Manasi Sharma1, Chen Bo Calvin Zhang1, Chaithanya Bandi1, Clinton Wang†, Ankit Aich1, Huy Nghiem2, Tahseen Rabbani3, Ye Htet4, Brian Jang1 , Sumana Basu5 , Aishwarya Balwani1, Denis Peskoff6 , Marcos Ayestaran1 , Sean M. Hendryx†, Brad Kenstler1, Bing Liu1
1Scale AI, 2University of Maryland, 3University of Chicago, 4Washington University, St. Louis, 5McGill University, 6University of California, Berkeley
†Work conducted while at Scale AI
Deep Research (DR) is an emerging agent application that leverages large language models (LLMs) to address openended queries. It requires the integration of several capabilities, including multi-step reasoning, cross-document synthesis, and the generation of evidence-backed, long-form answers. Evaluating DR remains challenging because responses are lengthy and diverse, admit many valid solutions, and often depend on dynamic information sources. We introduce ResearchRubrics, a standardized benchmark for DR built with over 2,800+ hours of human labor that pairs realistic, domain-diverse prompts with 2,500+ expert-written, fine-grained rubrics to assess factual grounding, reasoning soundness, and clarity. We also propose a new complexity framework for categorizing DR tasks along three axes: conceptual breadth, logical nesting, and exploration. In addition, we develop human and model-based evaluation protocols that measure rubric adherence for DR agents.
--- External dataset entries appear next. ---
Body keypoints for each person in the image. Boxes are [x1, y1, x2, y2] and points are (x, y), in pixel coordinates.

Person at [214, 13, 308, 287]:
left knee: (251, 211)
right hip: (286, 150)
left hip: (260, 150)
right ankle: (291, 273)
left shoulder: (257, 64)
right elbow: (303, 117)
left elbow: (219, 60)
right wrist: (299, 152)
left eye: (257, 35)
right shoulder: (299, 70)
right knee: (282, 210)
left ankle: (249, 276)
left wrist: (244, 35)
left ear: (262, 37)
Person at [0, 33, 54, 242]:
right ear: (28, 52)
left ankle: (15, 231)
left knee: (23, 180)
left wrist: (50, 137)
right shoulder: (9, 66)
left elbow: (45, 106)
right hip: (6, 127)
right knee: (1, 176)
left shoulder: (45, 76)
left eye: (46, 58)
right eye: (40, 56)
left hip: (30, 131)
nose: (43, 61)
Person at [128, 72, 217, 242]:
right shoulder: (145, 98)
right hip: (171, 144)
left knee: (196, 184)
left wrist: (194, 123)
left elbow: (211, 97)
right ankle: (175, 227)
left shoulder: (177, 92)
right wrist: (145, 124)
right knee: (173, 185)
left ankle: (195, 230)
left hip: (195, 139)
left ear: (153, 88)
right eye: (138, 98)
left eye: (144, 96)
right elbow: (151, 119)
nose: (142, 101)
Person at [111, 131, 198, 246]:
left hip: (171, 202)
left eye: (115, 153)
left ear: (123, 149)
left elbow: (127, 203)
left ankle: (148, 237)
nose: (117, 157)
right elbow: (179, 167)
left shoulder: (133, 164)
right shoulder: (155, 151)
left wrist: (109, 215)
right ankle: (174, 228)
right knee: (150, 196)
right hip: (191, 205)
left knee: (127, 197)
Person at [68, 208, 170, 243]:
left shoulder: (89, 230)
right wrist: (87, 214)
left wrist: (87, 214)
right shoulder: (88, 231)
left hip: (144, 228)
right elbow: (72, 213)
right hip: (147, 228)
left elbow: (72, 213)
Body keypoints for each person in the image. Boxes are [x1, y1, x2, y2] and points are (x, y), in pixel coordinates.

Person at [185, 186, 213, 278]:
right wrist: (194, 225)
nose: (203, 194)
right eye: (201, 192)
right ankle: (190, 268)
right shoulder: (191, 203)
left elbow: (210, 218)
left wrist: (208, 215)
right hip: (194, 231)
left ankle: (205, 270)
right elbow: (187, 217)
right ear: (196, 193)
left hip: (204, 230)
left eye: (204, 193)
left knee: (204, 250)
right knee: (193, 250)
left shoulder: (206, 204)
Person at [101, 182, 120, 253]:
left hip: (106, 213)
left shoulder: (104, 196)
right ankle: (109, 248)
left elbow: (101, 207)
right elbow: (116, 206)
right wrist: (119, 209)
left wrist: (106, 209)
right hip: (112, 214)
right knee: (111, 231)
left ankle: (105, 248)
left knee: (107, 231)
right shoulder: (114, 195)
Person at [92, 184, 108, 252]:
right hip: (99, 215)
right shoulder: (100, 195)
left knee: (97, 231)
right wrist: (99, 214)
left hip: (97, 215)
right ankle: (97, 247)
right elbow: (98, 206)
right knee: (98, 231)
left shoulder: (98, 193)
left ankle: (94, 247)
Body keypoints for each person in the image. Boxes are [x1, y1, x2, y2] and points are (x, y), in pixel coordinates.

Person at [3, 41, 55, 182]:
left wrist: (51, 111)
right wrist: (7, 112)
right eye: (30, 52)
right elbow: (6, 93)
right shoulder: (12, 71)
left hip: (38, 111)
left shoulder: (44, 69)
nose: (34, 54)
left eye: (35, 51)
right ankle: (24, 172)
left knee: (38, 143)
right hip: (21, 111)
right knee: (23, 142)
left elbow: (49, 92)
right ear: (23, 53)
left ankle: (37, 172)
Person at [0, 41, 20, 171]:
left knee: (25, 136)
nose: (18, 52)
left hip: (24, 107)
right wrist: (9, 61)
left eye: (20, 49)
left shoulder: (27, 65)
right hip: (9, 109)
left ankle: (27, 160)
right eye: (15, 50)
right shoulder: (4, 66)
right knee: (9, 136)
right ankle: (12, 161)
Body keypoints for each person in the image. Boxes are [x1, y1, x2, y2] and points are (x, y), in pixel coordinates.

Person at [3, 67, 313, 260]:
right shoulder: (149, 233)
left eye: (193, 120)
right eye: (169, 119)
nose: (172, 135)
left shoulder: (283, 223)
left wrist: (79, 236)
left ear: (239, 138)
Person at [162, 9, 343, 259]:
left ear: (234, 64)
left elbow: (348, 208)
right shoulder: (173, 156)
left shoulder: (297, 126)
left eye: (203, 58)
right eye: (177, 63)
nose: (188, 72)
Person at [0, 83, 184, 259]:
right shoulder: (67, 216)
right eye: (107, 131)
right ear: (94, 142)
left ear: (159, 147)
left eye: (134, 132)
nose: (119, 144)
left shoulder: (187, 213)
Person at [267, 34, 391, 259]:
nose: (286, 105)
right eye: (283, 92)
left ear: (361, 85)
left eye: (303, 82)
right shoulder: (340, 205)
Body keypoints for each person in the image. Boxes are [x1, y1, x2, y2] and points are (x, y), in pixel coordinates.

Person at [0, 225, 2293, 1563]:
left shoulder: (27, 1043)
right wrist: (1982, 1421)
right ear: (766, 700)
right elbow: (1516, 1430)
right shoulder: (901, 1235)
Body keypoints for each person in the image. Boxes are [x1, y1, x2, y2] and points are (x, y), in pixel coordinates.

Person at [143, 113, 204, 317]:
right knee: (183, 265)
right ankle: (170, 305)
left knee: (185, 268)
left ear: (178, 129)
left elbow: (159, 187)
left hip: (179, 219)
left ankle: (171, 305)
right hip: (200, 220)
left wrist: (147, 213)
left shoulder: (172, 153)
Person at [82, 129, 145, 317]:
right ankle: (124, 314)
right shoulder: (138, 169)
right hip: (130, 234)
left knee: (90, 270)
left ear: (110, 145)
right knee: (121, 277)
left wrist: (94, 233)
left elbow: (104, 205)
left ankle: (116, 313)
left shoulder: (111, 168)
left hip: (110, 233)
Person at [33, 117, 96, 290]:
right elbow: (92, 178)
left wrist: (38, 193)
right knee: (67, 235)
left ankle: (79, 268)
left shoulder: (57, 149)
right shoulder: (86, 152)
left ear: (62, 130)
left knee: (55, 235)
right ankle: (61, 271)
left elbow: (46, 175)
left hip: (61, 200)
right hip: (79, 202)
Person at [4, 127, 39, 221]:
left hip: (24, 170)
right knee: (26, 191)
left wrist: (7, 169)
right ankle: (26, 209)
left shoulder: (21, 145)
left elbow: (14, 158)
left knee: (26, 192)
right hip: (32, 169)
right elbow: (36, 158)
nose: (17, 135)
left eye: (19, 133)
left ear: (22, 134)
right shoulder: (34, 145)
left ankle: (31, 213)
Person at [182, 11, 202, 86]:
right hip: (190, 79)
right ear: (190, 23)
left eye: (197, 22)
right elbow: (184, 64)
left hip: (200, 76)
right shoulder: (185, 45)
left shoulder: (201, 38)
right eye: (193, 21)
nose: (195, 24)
We evaluate several state-of-the-art DR systems and find that even leading agents like Gemini’s DR and OpenAI’s DR achieve under 68% average compliance with our rubrics, primarily due to missed implicit context and inadequate reasoning about retrieved information. Our results highlight the need for robust, scalable assessment of deep research capabilities, to which end we release ResearchRubrics (including all prompts, rubrics, and evaluation code) to facilitate progress toward well-justified research assistants.